[Exercise inputs]
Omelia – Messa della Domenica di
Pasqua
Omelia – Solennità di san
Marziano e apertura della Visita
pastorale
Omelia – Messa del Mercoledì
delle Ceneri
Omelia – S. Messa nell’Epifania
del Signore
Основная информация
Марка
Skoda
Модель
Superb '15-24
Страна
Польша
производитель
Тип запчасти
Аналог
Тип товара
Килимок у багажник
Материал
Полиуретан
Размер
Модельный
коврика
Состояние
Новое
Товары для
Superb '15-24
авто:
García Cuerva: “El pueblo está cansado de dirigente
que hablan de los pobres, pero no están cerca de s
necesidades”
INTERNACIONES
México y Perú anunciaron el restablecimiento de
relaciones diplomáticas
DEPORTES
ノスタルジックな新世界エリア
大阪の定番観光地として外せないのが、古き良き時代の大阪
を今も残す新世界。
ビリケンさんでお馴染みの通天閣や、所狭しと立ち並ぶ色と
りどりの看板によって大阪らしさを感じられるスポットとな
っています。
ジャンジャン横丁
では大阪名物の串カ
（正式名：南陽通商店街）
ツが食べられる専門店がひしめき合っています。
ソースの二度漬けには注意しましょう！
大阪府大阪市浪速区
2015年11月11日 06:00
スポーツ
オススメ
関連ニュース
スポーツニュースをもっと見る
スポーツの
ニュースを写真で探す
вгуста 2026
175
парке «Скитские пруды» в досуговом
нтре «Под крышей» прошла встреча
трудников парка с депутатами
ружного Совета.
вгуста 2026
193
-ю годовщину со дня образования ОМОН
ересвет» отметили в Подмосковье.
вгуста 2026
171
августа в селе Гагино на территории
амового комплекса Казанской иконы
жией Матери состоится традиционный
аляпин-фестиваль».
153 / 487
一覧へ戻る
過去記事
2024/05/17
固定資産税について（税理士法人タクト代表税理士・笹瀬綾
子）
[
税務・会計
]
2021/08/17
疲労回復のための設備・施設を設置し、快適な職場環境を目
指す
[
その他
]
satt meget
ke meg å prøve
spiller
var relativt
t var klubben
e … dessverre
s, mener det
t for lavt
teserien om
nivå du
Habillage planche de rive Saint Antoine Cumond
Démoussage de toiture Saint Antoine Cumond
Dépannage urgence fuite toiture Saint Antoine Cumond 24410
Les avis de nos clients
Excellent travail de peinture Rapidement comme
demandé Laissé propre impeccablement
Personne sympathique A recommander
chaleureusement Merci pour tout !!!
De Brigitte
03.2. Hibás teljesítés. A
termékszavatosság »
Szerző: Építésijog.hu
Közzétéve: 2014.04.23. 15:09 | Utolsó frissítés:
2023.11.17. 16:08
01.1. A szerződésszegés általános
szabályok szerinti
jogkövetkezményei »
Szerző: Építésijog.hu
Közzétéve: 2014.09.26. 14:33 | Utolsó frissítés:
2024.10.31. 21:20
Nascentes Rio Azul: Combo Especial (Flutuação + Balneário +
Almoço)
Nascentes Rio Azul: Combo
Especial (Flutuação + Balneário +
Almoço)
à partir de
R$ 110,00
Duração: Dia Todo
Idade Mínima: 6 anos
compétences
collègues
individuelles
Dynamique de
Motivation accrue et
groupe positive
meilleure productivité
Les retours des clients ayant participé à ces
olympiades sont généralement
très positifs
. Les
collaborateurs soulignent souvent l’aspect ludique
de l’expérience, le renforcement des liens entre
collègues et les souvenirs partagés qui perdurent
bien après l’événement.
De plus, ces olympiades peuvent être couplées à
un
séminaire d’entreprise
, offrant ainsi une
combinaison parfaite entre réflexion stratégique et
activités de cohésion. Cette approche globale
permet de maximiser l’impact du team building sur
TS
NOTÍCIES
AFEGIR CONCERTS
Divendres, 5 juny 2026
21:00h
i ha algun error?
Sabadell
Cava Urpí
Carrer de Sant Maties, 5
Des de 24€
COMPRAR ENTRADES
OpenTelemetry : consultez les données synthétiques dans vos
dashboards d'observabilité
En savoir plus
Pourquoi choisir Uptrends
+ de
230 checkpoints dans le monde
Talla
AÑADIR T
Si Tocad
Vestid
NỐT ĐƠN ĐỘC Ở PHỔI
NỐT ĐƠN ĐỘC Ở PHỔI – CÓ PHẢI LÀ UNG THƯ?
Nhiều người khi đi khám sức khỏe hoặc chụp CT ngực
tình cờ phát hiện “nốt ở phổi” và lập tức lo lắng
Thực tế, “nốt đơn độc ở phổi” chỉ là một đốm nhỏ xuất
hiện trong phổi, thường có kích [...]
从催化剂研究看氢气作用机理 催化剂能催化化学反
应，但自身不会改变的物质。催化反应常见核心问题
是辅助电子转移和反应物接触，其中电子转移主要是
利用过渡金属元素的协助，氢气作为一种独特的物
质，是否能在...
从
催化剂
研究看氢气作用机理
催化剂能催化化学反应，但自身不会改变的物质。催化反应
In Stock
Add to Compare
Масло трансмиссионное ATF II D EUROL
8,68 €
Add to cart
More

[What you need to do] What lines of the data contain the string "collègues"? List them.

[Exercise answer]
collègues
collègues et les souvenirs partagés qui perdurent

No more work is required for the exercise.